One of the country’s most senior bishops has said the Church here has lost the battle against secularism.
In an often pessimistic assessment of the future of the faith in Ireland, the Archbishop of Tuam, Dr Michael Neary, warned that, “on the very edge of Europe, we are hearing the last vestiges of Christendom in their death-rattle”.
In his homily at the Mass for the Association of Papal Orders in Ireland at McKee Barracks in Dublin, the archbishop said the Church in Ireland found itself “at a rather bewildering crossroads”.
He warned that the Church was regarded with apathy by many people. “Even the outright hostility we had been experiencing from sections of the media, the political establishment and some of the public has curiously abated.

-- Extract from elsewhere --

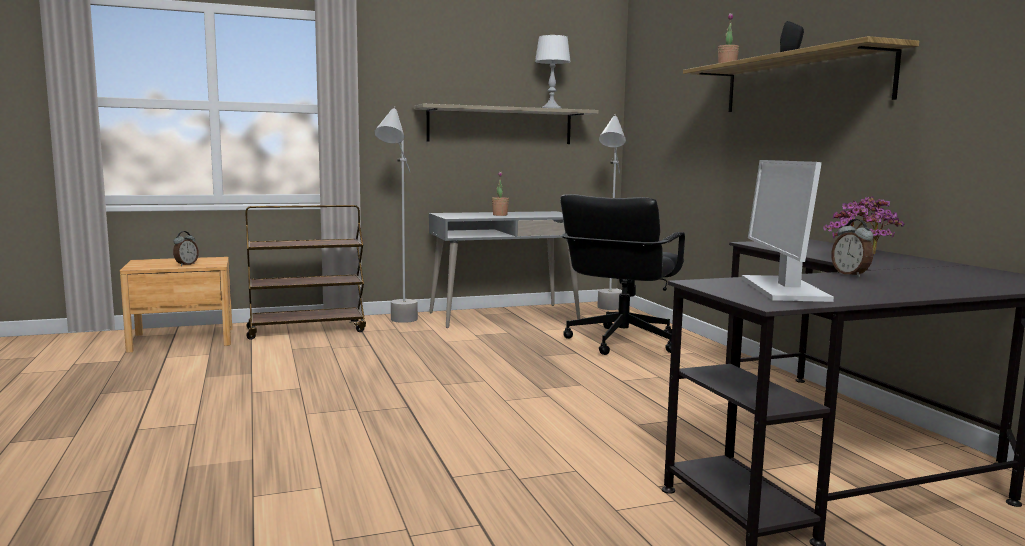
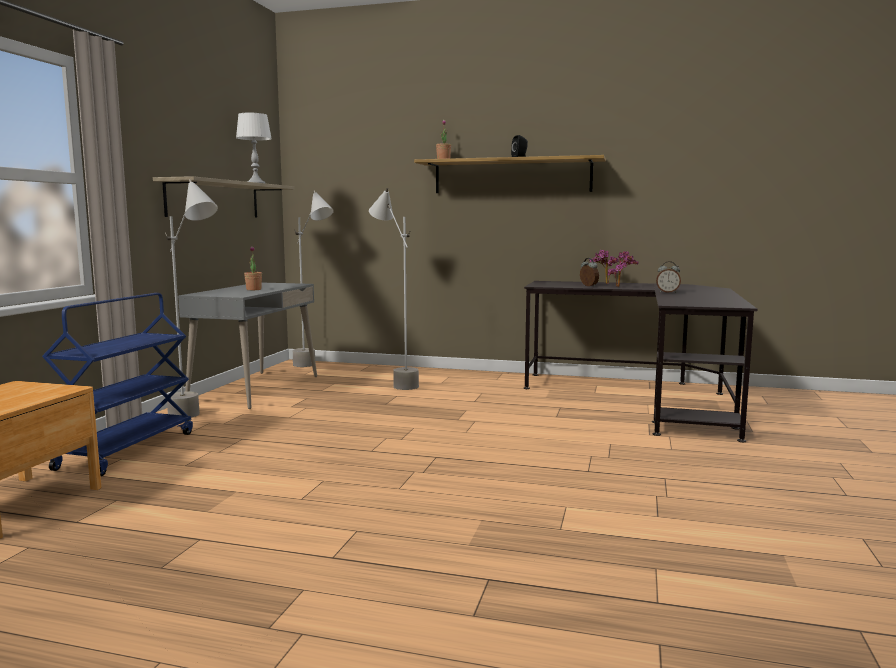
camera: 55 degrees left, 0 degrees up
(186, 264) = (28, 396): alarm clock -> alarm clock (588, 286)
(307, 330) = (127, 450): brown cart -> blue cart
(621, 342) = (395, 382): black office chair -> grey floor lamp
(782, 289) = (702, 301): monitor -> none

“This, if I am right, is not because the depth of our piety and the brilliance of our arguments have made them think again.
“This is because the whole society, like an Irish village of 50 years ago, knows and is tacitly acknowledging something that hardly needs to be said – that a great struggle, social, political, intellectual and profoundly cultural, has been fought. And that we have lost.”
Dr Neary (68), who is one of the country’s longest-serving bishops, claimed that the abuse scandals were not the primary reason why many people had walked away from the Church. “Disgraceful as they were, they only added force to the inevitable shrugging aside of values which had come to be seen as inhibiting and obsolete. Holding Ireland back from the fire, as it were, from its place at the secular hearth, from the warmth of belonging in the new consensus.”
He likened the attitude of many Irish people to the Church to “the good-natured forbearance accorded to an elderly, opinionated and rather irritable relative.
“We are not as serious a threat and will soon be even less so,” he said.
The archbishop warned that the communal understanding and experience of Christian culture “is gone, never to return”.
Archbishop Neary said it was with “something approaching incredulity” that many people heard “the call to battle” that is Pope Francis recent letter Evangelii Gaudium.
He admitted that the reaction to the Pope’s call to mission to the Church in Ireland was met with “a pleased incredulity, to be sure, perhaps even delighted, but anyone could be forgiven for a certain level of nerves.
“The Pope has no illusions about the state of the Church in many parts of the world and especially in Europe.
“In spite of this, he has effectively said that the opportunities present in the situation should be irresistible for anyone of faith,” Dr Neary said.
“It will, to say the least, be labour-intensive. If we are to manage this enormous transition to a smaller but more dynamically evangelical Church we will need people. Not primarily money or structures, however important these may be,” the archbishop said.